=== TEXTE PRÉSENTÉ ===

Les riches sont doublement heureux. Ils vivent bien mieux que les autres, et leurs revenus progressent encore plus vite. Alors que les démocraties occidentales affichent leur goût pour l’égalité entre citoyens, du côté des revenus la situation se dégrade. Aux Etats-Unis, les 1% les plus aisés recevaient 9% du revenu national au milieu des années 1970. En 2006, ils en percevaient 23%. En France, la proportion est passée de 7,7% à 9% entre 1995 et 2006.

Alors qu’elle s’était réduite de façon sensible après la crise de 1929, la part des plus riches dans le revenu national des pays occidentaux s’est remise à augmenter à partir des années 1970 aux Etats-Unis et une décennie plus tard en Europe. Au Royaume-Uni, le phénomène est perceptible au tout début des années 1980. Il est observé à partir de 1985 en Suède et à la fin des années 1980 en France. Dans la plus vaste étude jamais réalisée sur le sujet, les économistes Tony Atkinson, Thomas Piketty et Emmanuel Saez notent que, parmi les seize pays les plus riches, les seuls où la part du revenu détenue par les 1% les plus riches n’augmente pas - Suisse, Allemagne et Pays-Bas - sont ceux pour lesquels les données sur la période récente ne sont pas disponibles… Même l’OCDE - peu soupçonnable d’antilibéralisme et qui a consacré un rapport conséquent à cette question - constate une « intensification des inégalités », « assez générale et significative ». L’ampleur du phénomène est cependant extrêmement variable d’un pays à l’autre (voir graphique ci-dessous).

Evolution de la part des 1 % les plus riches dans le revenu global, en %

Tab 1

Bal des baisses d’impôt.

=== DONNÉES À EXAMINER ===

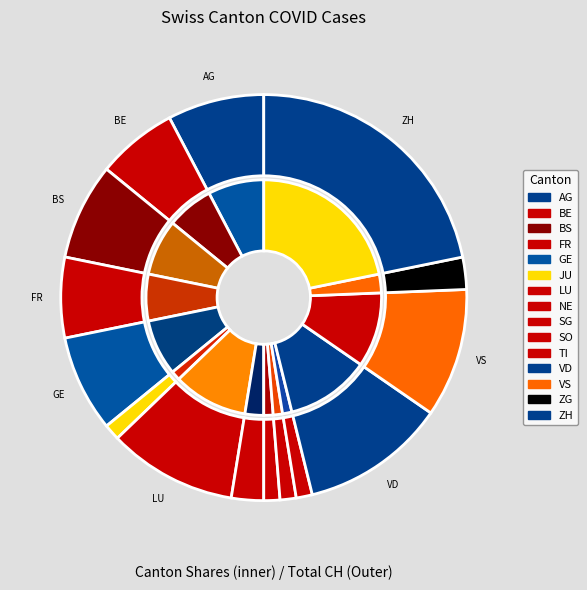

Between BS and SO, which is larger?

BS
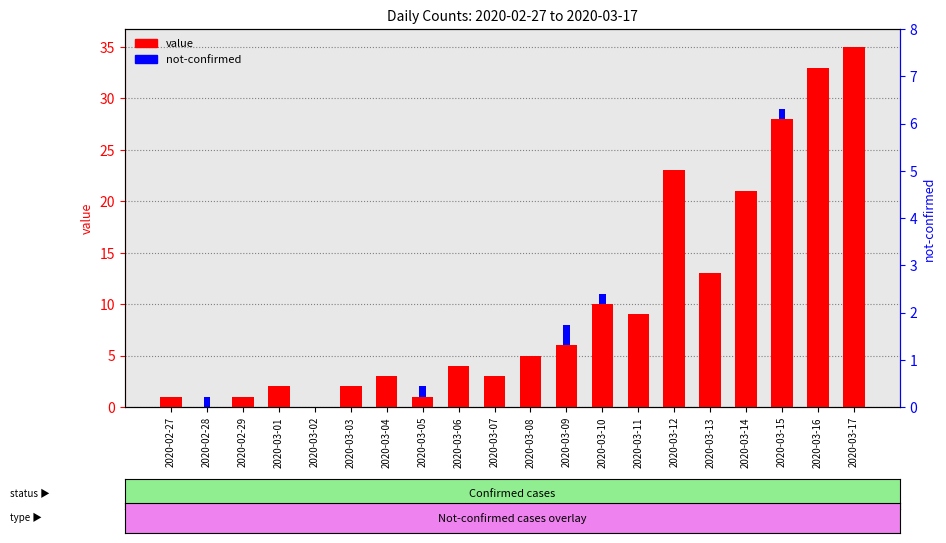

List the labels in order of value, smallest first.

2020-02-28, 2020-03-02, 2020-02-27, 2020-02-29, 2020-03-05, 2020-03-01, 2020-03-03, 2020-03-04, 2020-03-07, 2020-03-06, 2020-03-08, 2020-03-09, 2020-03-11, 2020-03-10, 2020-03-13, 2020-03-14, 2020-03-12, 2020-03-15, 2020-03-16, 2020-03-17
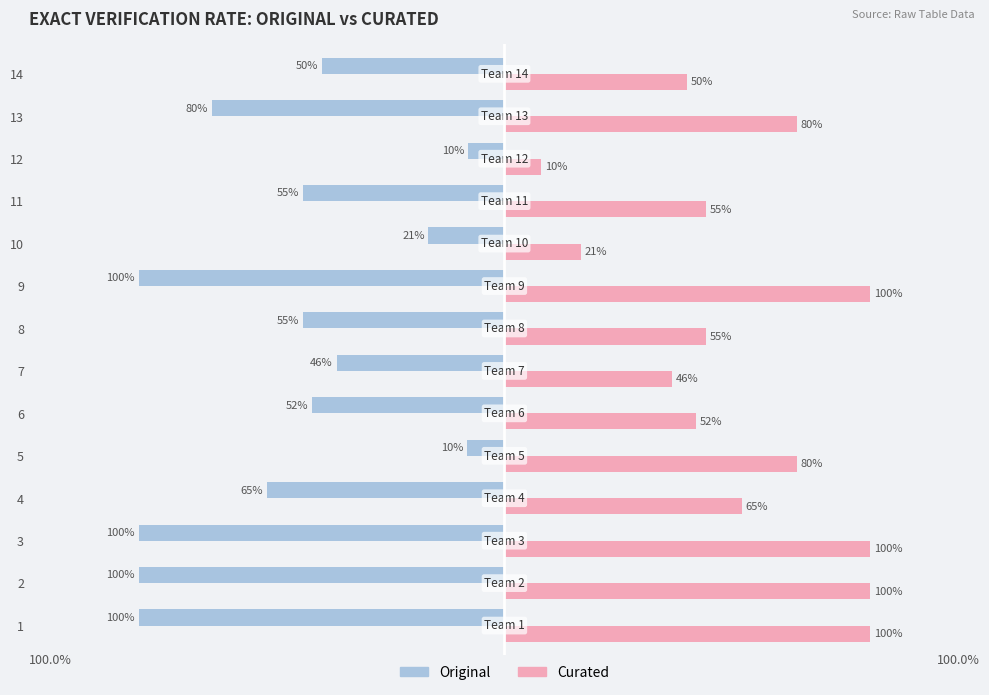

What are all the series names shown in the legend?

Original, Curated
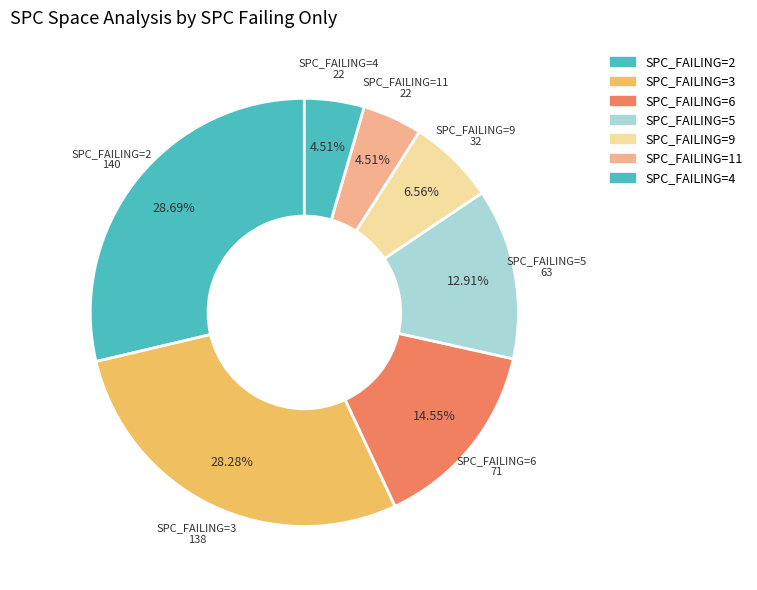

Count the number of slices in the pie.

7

===

Pouvez-vous reprendre le texte sur la hausse de la part des plus riches dans le revenu national et le poursuivre à la suite de sa dernière phrase ?

Cette hausse des inégalités résulte d’une conjonction de facteurs. Les politiques de libéralisation de l’économie ont joué un rôle important. Les politiques de baisse d’impôt, entre autres nourries par la concurrence fiscale que se livrent la plupart des pays riches, ont élevé le niveau de vie des couches les plus aisées. Aux Etats-Unis, sous la présidence de Ronald Reagan, les inégalités font un bond : entre 1981 et 1989, la part des 1% les plus riches est passée de 10% à 14,5% de l’ensemble des revenus. Pour autant, ce mouvement n’est pas corrélé avec la couleur politique des gouvernements : en France, c’est le gouvernement de Lionel Jospin qui, en 1997, ouvre le bal des baisses d’impôt à grande échelle.

Le retour en force de l’idéologie libérale n’est cependant qu’un élément parmi d’autres. Aux Etats-Unis et au Royaume-Uni, la remontée des inégalités s’amorce avant même l’arrivée au pouvoir des gouvernements néoconservateurs de Ronald Reagan (1981) et de Margaret Thatcher (1979), qui affichent ouvertement leur volonté de déréglementer l’économie et leur indifférence aux écarts de revenus.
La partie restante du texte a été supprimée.